→ **SOURCE RECORDS**:
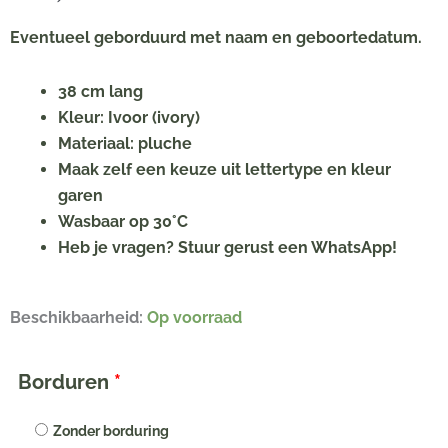
Eventueel geborduurd met naam en geboortedatum.
38 cm lang
Kleur: Ivoor (ivory)
Materiaal: pluche
Maak zelf een keuze uit lettertype en kleur
garen
Wasbaar op 30°C
Heb je vragen? Stuur gerust een WhatsApp!
Happy
Beschikbaarheid:
Op voorraad
Horse
konijn
Borduren
*
Richie
met
Zonder borduring
naam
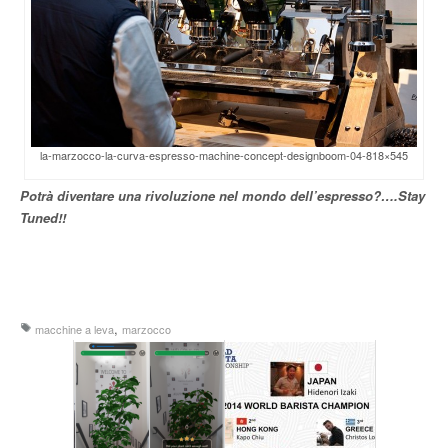
la-marzocco-la-curva-espresso-machine-concept-designboom-04-818×545
Potrà diventare una rivoluzione nel mondo dell’espresso?….Stay
Tuned!!
,
macchine a leva
marzocco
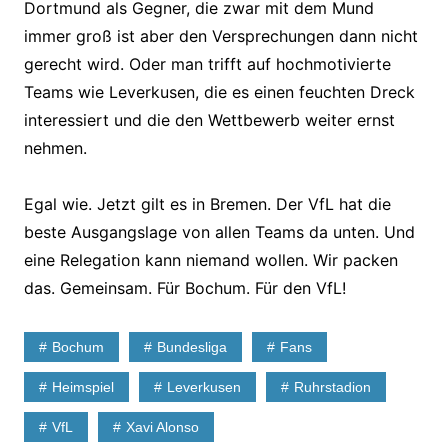
Dortmund als Gegner, die zwar mit dem Mund
immer groß ist aber den Versprechungen dann nicht
gerecht wird. Oder man trifft auf hochmotivierte
Teams wie Leverkusen, die es einen feuchten Dreck
interessiert und die den Wettbewerb weiter ernst
nehmen.
Egal wie. Jetzt gilt es in Bremen. Der VfL hat die
beste Ausgangslage von allen Teams da unten. Und
eine Relegation kann niemand wollen. Wir packen
das. Gemeinsam. Für Bochum. Für den VfL!
Bochum
Bundesliga
Fans
Heimspiel
Leverkusen
Ruhrstadion
VfL
Xavi Alonso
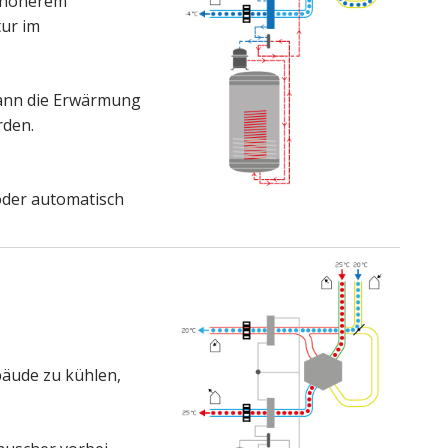
i höherem
ur im
kann die Erwärmung
rden.
oder automatisch
bäude zu kühlen,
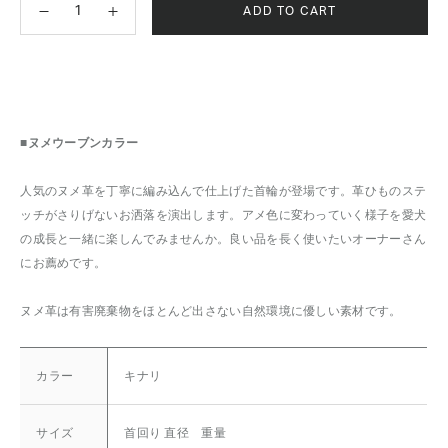
ADD TO CART
■ヌメウーブンカラー
人気のヌメ革を丁寧に編み込んで仕上げた首輪が登場です。革ひものステ
ッチがさりげないお洒落を演出します。アメ色に変わっていく様子を愛犬
の成長と一緒に楽しんでみませんか。良い品を長く使いたいオーナーさん
にお薦めです。
ヌメ革は有害廃棄物をほとんど出さない自然環境に優しい素材です。
カラー
キナリ
サイズ
首回り 直径 重量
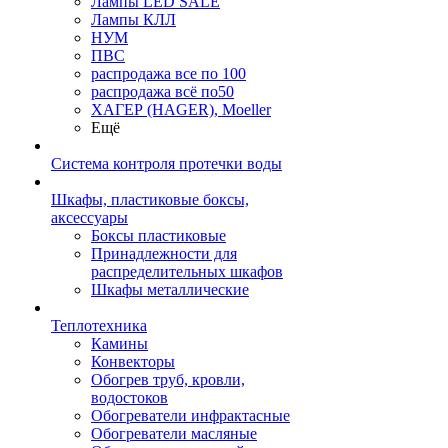
Лампы LED SALE
Лампы КЛЛ
НУМ
ПВС
распродажа все по 100
распродажа всё по50
ХАГЕР (HAGER), Moeller
Ещё
Система контроля протечки воды
Шкафы, пластиковые боксы,
аксессуары
Боксы пластиковые
Принадлежности для
распределительных шкафов
Шкафы металлические
Теплотехника
Камины
Конвекторы
Обогрев труб, кровли,
водостоков
Обогреватели инфрактасные
Обогреватели масляные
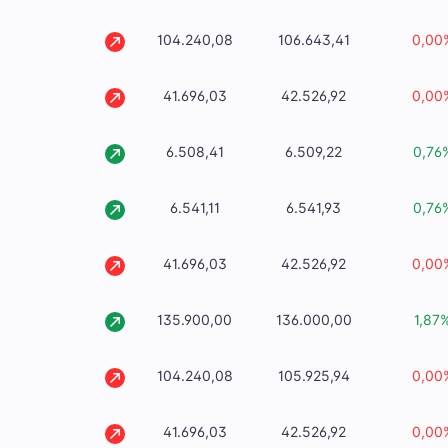
104.240,08
106.643,41
0,00
41.696,03
42.526,92
0,00
6.508,41
6.509,22
0,76
6.541,11
6.541,93
0,76
41.696,03
42.526,92
0,00
135.900,00
136.000,00
1,87
104.240,08
105.925,94
0,00
41.696,03
42.526,92
0,00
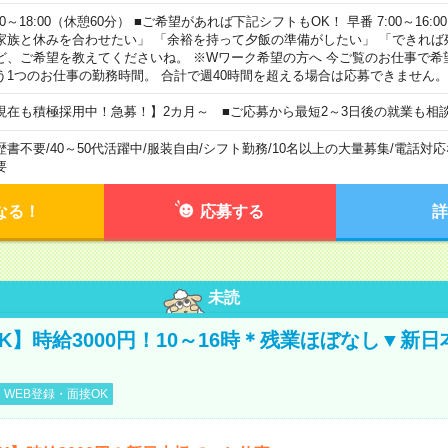
00～18:00（休憩60分） ■ご希望があれば下記シフトもOK！ 早番 7:00～16:00 遅
家族と休みを合わせたい」 「余裕を持って夕飯の準備がしたい」 「できれば
ど、ご希望を教えてくださいね。 ※Wワーク希望の方へ 今ご覧のお仕事で希
う1つのお仕事の勤務時間。 合計で週40時間を超える場合は応募できません。
現在も積極採用中！急募！】2カ月～ ■ご応募から最短2～3日後の就業も相
歴書不要
/
40～50代活躍中
/
服装自由
/
シフト勤務
/
10名以上の大量募集
/
電話対応
要
なる！
応募する
詳
未読
K】時給3000円！10～16時＊残業ほぼなし▼新
WEB登録・面接OK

→ **WORK REQUEST**: Rewrite the items as a numbered list, starting at the line that contains "la-marzocco-la" and running through the end of the items, inclusive. Skip blank lines and leave out the pictures.

→ **SOLUTION FOR THIS EXERCISE**:
1. la-marzocco-la-curva-espresso-machine-concept-designboom-04-818×545
2. Potrà diventare una rivoluzione nel mondo dell’espresso?….Stay
3. Tuned!!
4. ,
5. macchine a leva
6. marzocco
7. Dortmund als Gegner, die zwar mit dem Mund
8. immer groß ist aber den Versprechungen dann nicht
9. gerecht wird. Oder man trifft auf hochmotivierte
10. Teams wie Leverkusen, die es einen feuchten Dreck
11. interessiert und die den Wettbewerb weiter ernst
12. nehmen.
13. Egal wie. Jetzt gilt es in Bremen. Der VfL hat die
14. beste Ausgangslage von allen Teams da unten. Und
15. eine Relegation kann niemand wollen. Wir packen
16. das. Gemeinsam. Für Bochum. Für den VfL!
17. Bochum
18. Bundesliga
19. Fans
20. Heimspiel
21. Leverkusen
22. Ruhrstadion
23. VfL
24. Xavi Alonso
25. i höherem
26. ur im
27. kann die Erwärmung
28. rden.
29. oder automatisch
30. bäude zu kühlen,
31. ADD TO CART
32. ■ヌメウーブンカラー
33. 人気のヌメ革を丁寧に編み込んで仕上げた首輪が登場です。革ひものステ
34. ッチがさりげないお洒落を演出します。アメ色に変わっていく様子を愛犬
35. の成長と一緒に楽しんでみませんか。良い品を長く使いたいオーナーさん
36. にお薦めです。
37. ヌメ革は有害廃棄物をほとんど出さない自然環境に優しい素材です。
38. カラー
39. キナリ
40. サイズ
41. 首回り 直径 重量
42. Лампы LED SALE
43. Лампы КЛЛ
44. НУМ
45. ПВС
46. распродажа все по 100
47. распродажа всё по50
48. ХАГЕР (HAGER), Moeller
49. Ещё
50. Система контроля протечки воды
51. Шкафы, пластиковые боксы,
52. аксессуары
53. Боксы пластиковые
54. Принадлежности для
55. распределительных шкафов
56. Шкафы металлические
57. Теплотехника
58. Камины
59. Конвекторы
60. Обогрев труб, кровли,
61. водостоков
62. Обогреватели инфрактасные
63. Обогреватели масляные
64. 104.240,08
65. 106.643,41
66. 0,00
67. 41.696,03
68. 42.526,92
69. 0,00
70. 6.508,41
71. 6.509,22
72. 0,76
73. 6.541,11
74. 6.541,93
75. 0,76
76. 41.696,03
77. 42.526,92
78. 0,00
79. 135.900,00
80. 136.000,00
81. 1,87
82. 104.240,08
83. 105.925,94
84. 0,00
85. 41.696,03
86. 42.526,92
87. 0,00
88. 00～18:00（休憩60分） ■ご希望があれば下記シフトもOK！ 早番 7:00～16:00 遅
89. 家族と休みを合わせたい」 「余裕を持って夕飯の準備がしたい」 「できれば
90. ど、ご希望を教えてくださいね。 ※Wワーク希望の方へ 今ご覧のお仕事で希
91. う1つのお仕事の勤務時間。 合計で週40時間を超える場合は応募できません。
92. 現在も積極採用中！急募！】2カ月～ ■ご応募から最短2～3日後の就業も相
93. 歴書不要
94. /
95. 40～50代活躍中
96. /
97. 服装自由
98. /
99. シフト勤務
100. /
101. 10名以上の大量募集
102. /
103. 電話対応
104. 要
105. なる！
106. 応募する
107. 詳
108. 未読
109. K】時給3000円！10～16時＊残業ほぼなし▼新
110. WEB登録・面接OK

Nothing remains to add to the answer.